With the line containing "left wrist: (864, 434)" as the start and the line containing "left shoulder: (492, 205)" as the end, transcribe that span of the entries below exactly, including both.

== INPUT MATERIAL ==

+++

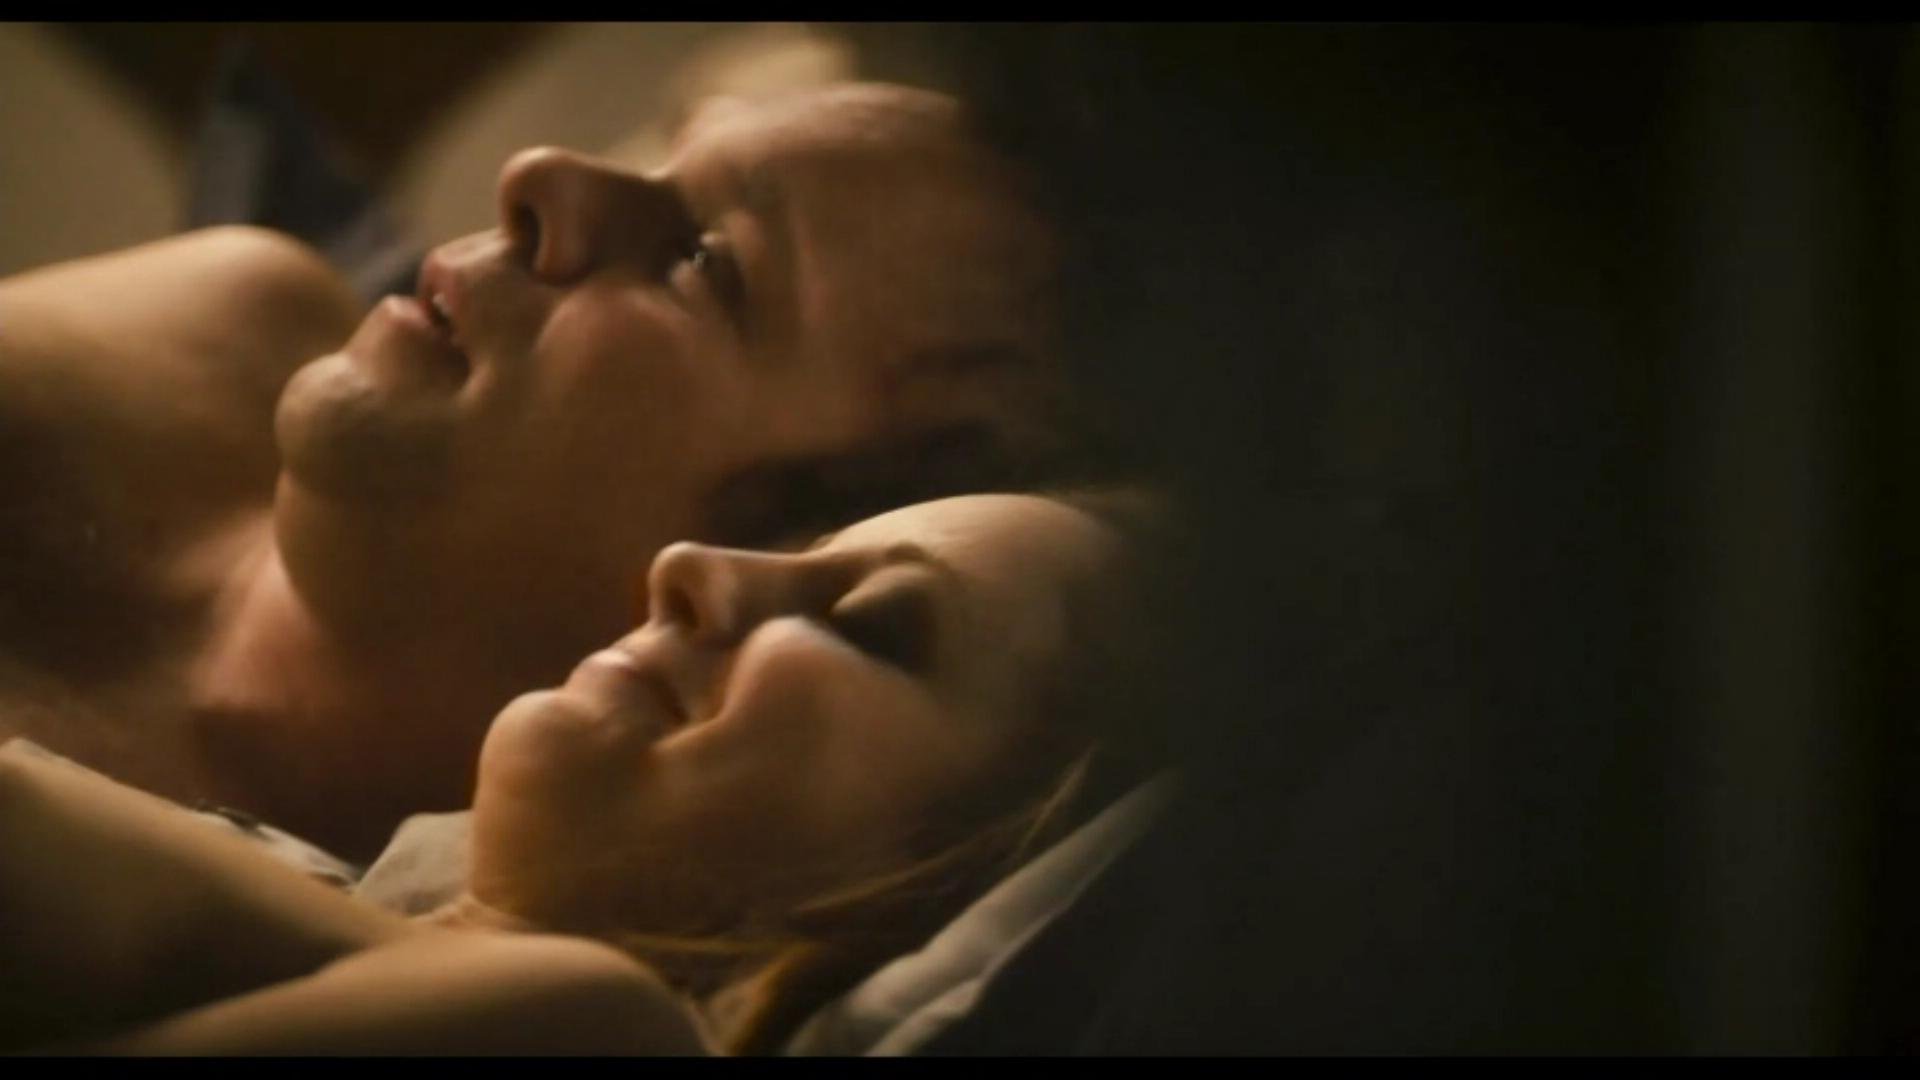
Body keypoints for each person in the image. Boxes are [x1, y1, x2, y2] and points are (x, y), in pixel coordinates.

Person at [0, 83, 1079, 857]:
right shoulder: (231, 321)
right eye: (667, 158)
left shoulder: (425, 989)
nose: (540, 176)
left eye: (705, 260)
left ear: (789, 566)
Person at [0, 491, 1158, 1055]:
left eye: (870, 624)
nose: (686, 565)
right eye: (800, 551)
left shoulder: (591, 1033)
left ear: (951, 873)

+++

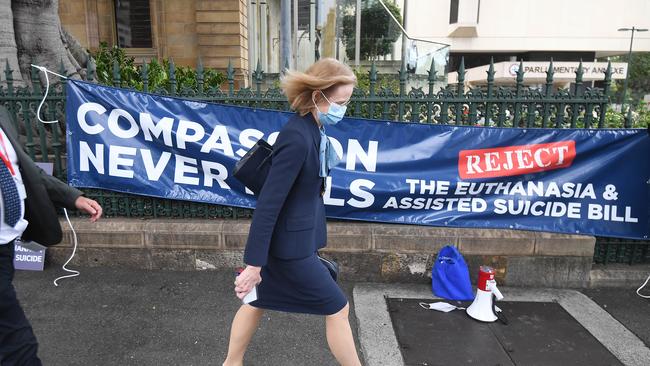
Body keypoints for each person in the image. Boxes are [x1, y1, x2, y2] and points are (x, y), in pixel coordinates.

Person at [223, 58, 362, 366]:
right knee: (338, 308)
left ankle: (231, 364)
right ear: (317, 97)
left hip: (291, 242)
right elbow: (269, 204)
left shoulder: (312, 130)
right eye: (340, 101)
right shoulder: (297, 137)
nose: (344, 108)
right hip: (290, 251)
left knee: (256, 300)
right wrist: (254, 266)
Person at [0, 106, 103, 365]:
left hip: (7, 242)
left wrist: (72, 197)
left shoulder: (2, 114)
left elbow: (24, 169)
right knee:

+++

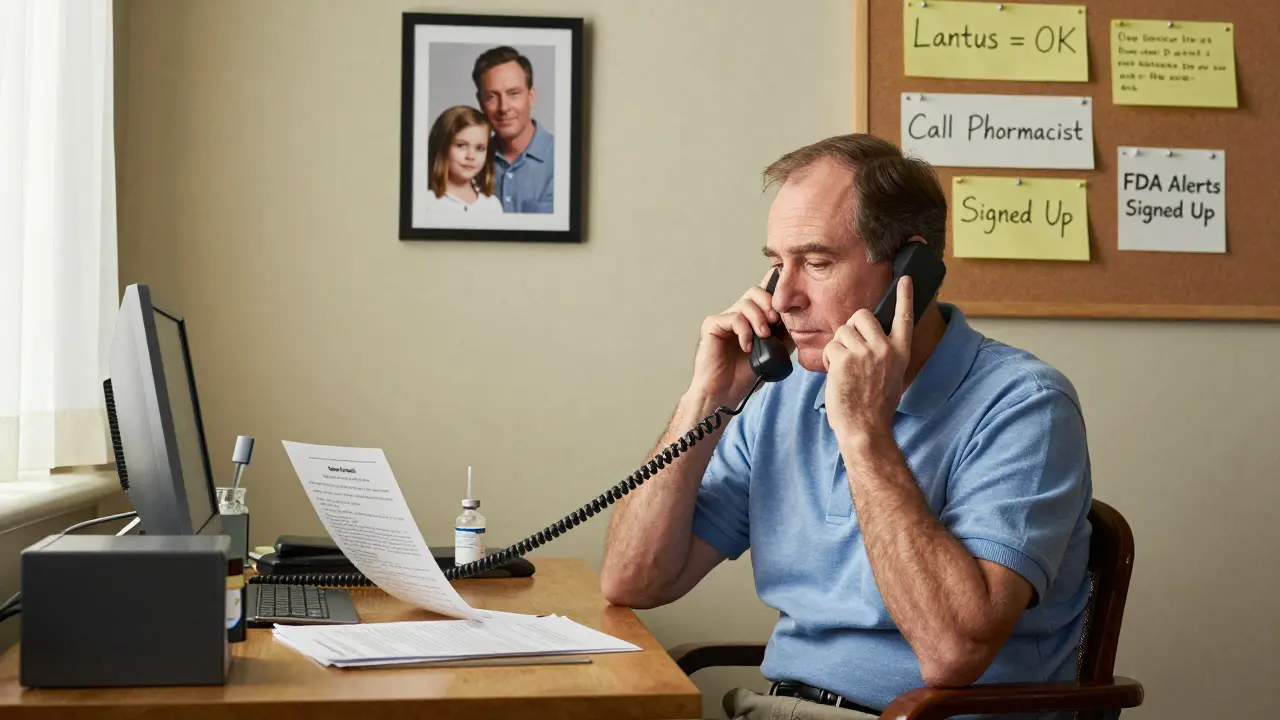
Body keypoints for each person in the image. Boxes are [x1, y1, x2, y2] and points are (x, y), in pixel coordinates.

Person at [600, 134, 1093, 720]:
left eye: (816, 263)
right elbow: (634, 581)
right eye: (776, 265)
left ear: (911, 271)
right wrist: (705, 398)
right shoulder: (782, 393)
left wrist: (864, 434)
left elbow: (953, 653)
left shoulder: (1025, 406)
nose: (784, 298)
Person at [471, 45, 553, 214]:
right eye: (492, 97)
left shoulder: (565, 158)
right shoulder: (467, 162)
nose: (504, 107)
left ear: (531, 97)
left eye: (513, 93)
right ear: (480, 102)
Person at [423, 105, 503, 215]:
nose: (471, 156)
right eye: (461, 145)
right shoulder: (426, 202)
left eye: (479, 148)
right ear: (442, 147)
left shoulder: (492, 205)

+++

== EXERCISE SOLUTION ==
left wrist: (864, 434)
left elbow: (953, 653)
left shoulder: (1025, 406)
nose: (784, 298)
Person at [471, 45, 553, 214]:
right eye: (492, 97)
left shoulder: (565, 158)
right shoulder: (467, 162)
nose: (504, 107)
left ear: (531, 97)
left eye: (513, 93)
right ear: (480, 102)
Person at [423, 105, 503, 215]:
nose: (471, 156)
right eye: (461, 145)
right shoulder: (426, 202)
left eye: (479, 148)
right ear: (442, 147)
left shoulder: (492, 205)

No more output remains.